Разгадывать политические ребусы — работа, непосильная обычному человеку, хоть и с полковничьими погонами, да еще при полнейшем расположении начальства: как абакумовского, так и комуровского (считай бериевского). Именно это последнее, — благорасположение с двух сторон — держало его в состоянии постоянной напряженности, не оставляя времени исследовать то, что так беззвучно и незаметно, но давно и грозно ворочалось в Кремле: мимо него не проходили ни разговоры о семье Молотова — странные разговоры, тревожные; ни намеки на то, что Сталин перестал принимать члена Политбюро Андрея Андреевича Андреева, который в свое время тесно сотрудничал с Дзержинским; прервал отношения с Ворошиловым; постоянно — так было в тридцать шестом, рассказывали старожилы, — вызывает Вышинского; явно приблизил Абакумова;
Берию принимает реже, чем Виктора; маршал по этому поводу сухо заметил: "Зарвался".
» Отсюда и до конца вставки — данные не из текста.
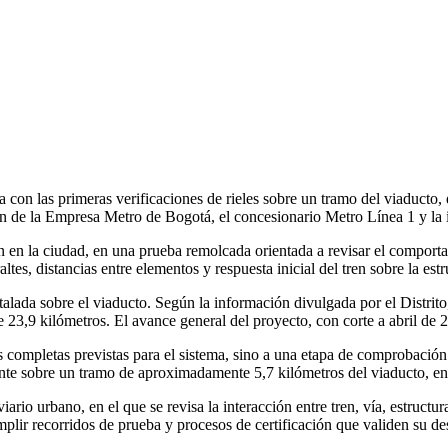
on las primeras verificaciones de rieles sobre un tramo del viaducto, en
ión de la Empresa Metro de Bogotá, el concesionario Metro Línea 1 y la i
n en la ciudad, en una prueba remolcada orientada a revisar el comportami
tes, distancias entre elementos y respuesta inicial del tren sobre la est
nstalada sobre el viaducto. Según la información divulgada por el Distri
de 23,9 kilómetros. El avance general del proyecto, con corte a abril de
 completas previstas para el sistema, sino a una etapa de comprobación p
te sobre un tramo de aproximadamente 5,7 kilómetros del viaducto, entre 
ario urbano, en el que se revisa la interacción entre tren, vía, estructu
mplir recorridos de prueba y procesos de certificación que validen su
Он несколько растерялся после недавнего разговора с Комуровым потому еще, что тот поинтересовался: "Ты твердо убежден, что Исаев не гонит липу по поводу его рукописи, хранящейся в банке?"
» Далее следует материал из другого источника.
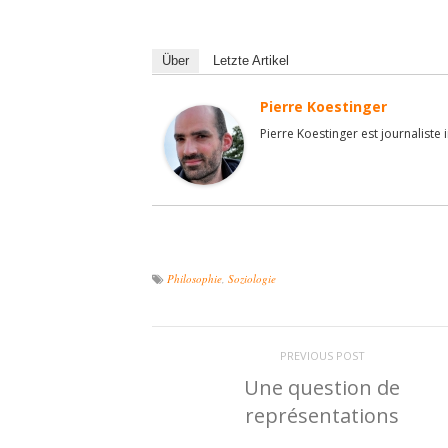
Über
Letzte Artikel
Pierre Koestinger
Pierre Koestinger est journaliste
Philosophie
,
Soziologie
PREVIOUS POST
Une question de
représentations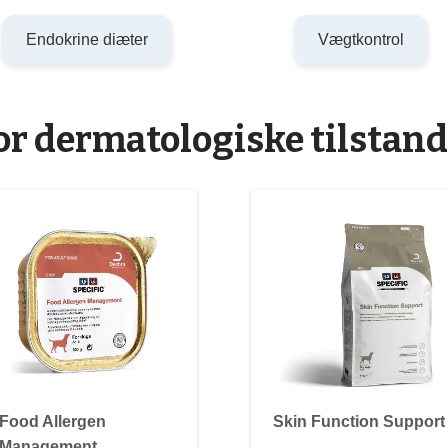
Endokrine diæter
Vægtkontrol
for dermatologiske tilstand
Food Allergen
Skin Function Support
Management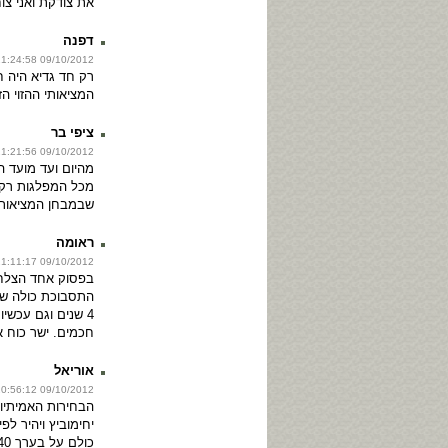
את צודקת ואני צו
דפנה
09/10/2012 21:24:58
רק חד גדיא היה 
המציאותי ההזוי הז
ציפי בר
09/10/2012 21:21:56
מהיום ועד מועד 
מכל המפלגות רק
שבמבחן המציאות 
ראומה
09/10/2012 21:11:17
בפסוק אחד הצלח
התסבוכת כולה שמ
4 שנים וגם עכשיו
חכמים. ישר כוח א
אוריאל
09/10/2012 20:56:12
הבחירות האמיתיות 
יחימוביץ ויהיר לפי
Значит, и это навесили на него: если Исаев не лжет, удар придется именно по Лаврентию Павловичу — бить есть по чему: именно тот приказал Шандору Радо после заключения договора о дружбе с Гитлером не проявлять активности; именно он запретил Шандору привлекать к работе Рёслера, человека, имевшего прямую связь со штаб-квартирой фюрера, — "провокатор и английский шпион". Именно он же, Берия, в панике, в шесть утра двадцать второго июня, когда началась война, подписал шифровку Радо: "Платите Рёслеру любые деньги, только б работал!" И презрительный ответ Шандора: "Рёслер работает не из-за денег, он не осведомитель, а борец против нацизма". А расстрел всех наших нелегалов, внедренных в Германию? Прекращение разведработы против гитлеровцев? Неважно, что приказал Сталин, — подписал-то Берия… А дело Кривицкого? Исаев вполне мог с ним встречаться, а тот знал все о процессах тридцатых годов… В Испании он виделся с Орловым — исчез, голубь, а работал в Центре, для него тайн нет… С Сыроежкиным дружил, с Антоновым-Овсеенко… На кой черт Берия уступил свое кресло Абакумову?! Сам ведь ушел, никто не принуждал… Ах люди, люди, порождение крокодилов… Неужели нельзя жить дружбой? Открыто? Нараспашку?! Одно ведь делаем дело!
Дело? Дела, усмехнулся Влодимирский; ставим спектакли в угоду директору театра…
Хорошо, допустим, я ввожу в комбинацию с Валленбергом и Исаевым моего Рата, сулю ему вторую звезду на погон и боевой орден… Но ведь Сталин дал честное слово Каменеву и Зиновьеву, что их не расстреляют, и дал его в присутствии Ворошилова, Ежова, Ягоды, Миронова… Ведь именно после этого у чекистов гора с плеч свалилась: никаких расстрелов не будет, речь идет лишь о политическом уничтожении троцкизма, кровь ветеранов большевистской партии не прольется… А ветеранов партии расстреляли через полчаса после того, как они кончили писать прошения о помиловании, — на рассвете; день, говорят, был на редкость солнечный. И это узнали старики Дзержинского и взроптали: "Сталин — лгун, ни одному его слову нельзя верить", и их стали косить из пулеметов… Тысячами… Десятками тысяч… "Ты это о чем?" — грозно спросил он себя, как-то съежившись, — такое слышал в себе впервые. И ответил: "Это я о Влодимирском, о тебе, дурак!"